Em todo caso, Popper sabia que a falsificabilidade do produto não é suficiente para distinguir a ciência da pseudociência, pois ele caracteriza a pseudociência tanto em termos dos seus produtores como dos seus produtos. Apesar de argumentar que as teorias psicanalíticas são infalsificáveis, aceita que as teorias marxistas fazem previsões sobre fenômenos, mas insiste que o marxismo é uma pseudociência porque os marxistas vivem modificando o produto para torná-lo compatível com os novos dados e se recusam a aceitar a falsificação dos seus principais compromissos. No entanto, Popper foi muitíssimo criticado por fazer exigências desarrazoadas aos produtores do conhecimento científico, exigências essas que não são satisfeitas na história da ciência. Os cientistas individuais podem muito bem teimosamente se apegar às suas teorias e continuarem a responder ao fracasso com modificações de componentes periféricos, trabalhando duro para encaixar os fatos nos seus quadros de referência. Isso é necessário porque as teorias requerem grandes esforços e a exploração de vários becos sem saída, e a persistência e o comprometimento são necessários.
Não
obstante, há algo de correto na ênfase na testabilidade empírica.
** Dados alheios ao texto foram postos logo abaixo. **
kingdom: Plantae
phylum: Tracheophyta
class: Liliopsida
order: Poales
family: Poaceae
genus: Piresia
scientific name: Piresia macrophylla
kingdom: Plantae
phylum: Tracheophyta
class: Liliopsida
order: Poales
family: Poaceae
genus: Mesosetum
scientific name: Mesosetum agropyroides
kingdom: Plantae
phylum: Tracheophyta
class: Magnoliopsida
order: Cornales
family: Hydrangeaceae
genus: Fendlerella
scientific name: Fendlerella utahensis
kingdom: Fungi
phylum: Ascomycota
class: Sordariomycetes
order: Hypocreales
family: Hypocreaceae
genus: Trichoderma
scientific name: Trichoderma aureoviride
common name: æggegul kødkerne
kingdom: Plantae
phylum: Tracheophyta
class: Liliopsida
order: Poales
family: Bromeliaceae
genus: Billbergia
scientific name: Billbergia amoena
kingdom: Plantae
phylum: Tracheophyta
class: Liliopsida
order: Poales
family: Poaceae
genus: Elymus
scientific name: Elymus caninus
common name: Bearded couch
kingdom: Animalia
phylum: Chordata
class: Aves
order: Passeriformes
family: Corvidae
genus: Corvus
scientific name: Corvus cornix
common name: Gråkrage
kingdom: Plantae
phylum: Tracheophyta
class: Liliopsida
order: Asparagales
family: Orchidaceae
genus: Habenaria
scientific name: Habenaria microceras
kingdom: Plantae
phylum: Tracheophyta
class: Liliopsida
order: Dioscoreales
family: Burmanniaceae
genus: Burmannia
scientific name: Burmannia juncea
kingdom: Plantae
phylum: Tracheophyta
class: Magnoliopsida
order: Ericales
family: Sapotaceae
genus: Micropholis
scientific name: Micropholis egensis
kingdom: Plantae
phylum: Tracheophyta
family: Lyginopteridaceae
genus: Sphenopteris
Assim
como o aval coletivo na matemática exige uma prova geralmente aceita,
também na ciência o aval coletivo requer que as teorias passem por
testes rigorosos de adequação empírica que são aceitos até mesmo pelos
seus oponentes na comunidade científica. O atomismo triunfou no século
XIX tardio porque foi bem-sucedido em várias frentes ao prever com
sucesso quantidades que os seus críticos diziam que jamais seria capaz
de prever. A pseudociência não tem qualquer análogo do tipo na sua
história. A lição dessa falha das abordagens do método científico que se
focam em teorias, propondo critérios de testabilidade, por exemplo, é
que deixam de fora as atitudes dos produtores relativas a tais teorias.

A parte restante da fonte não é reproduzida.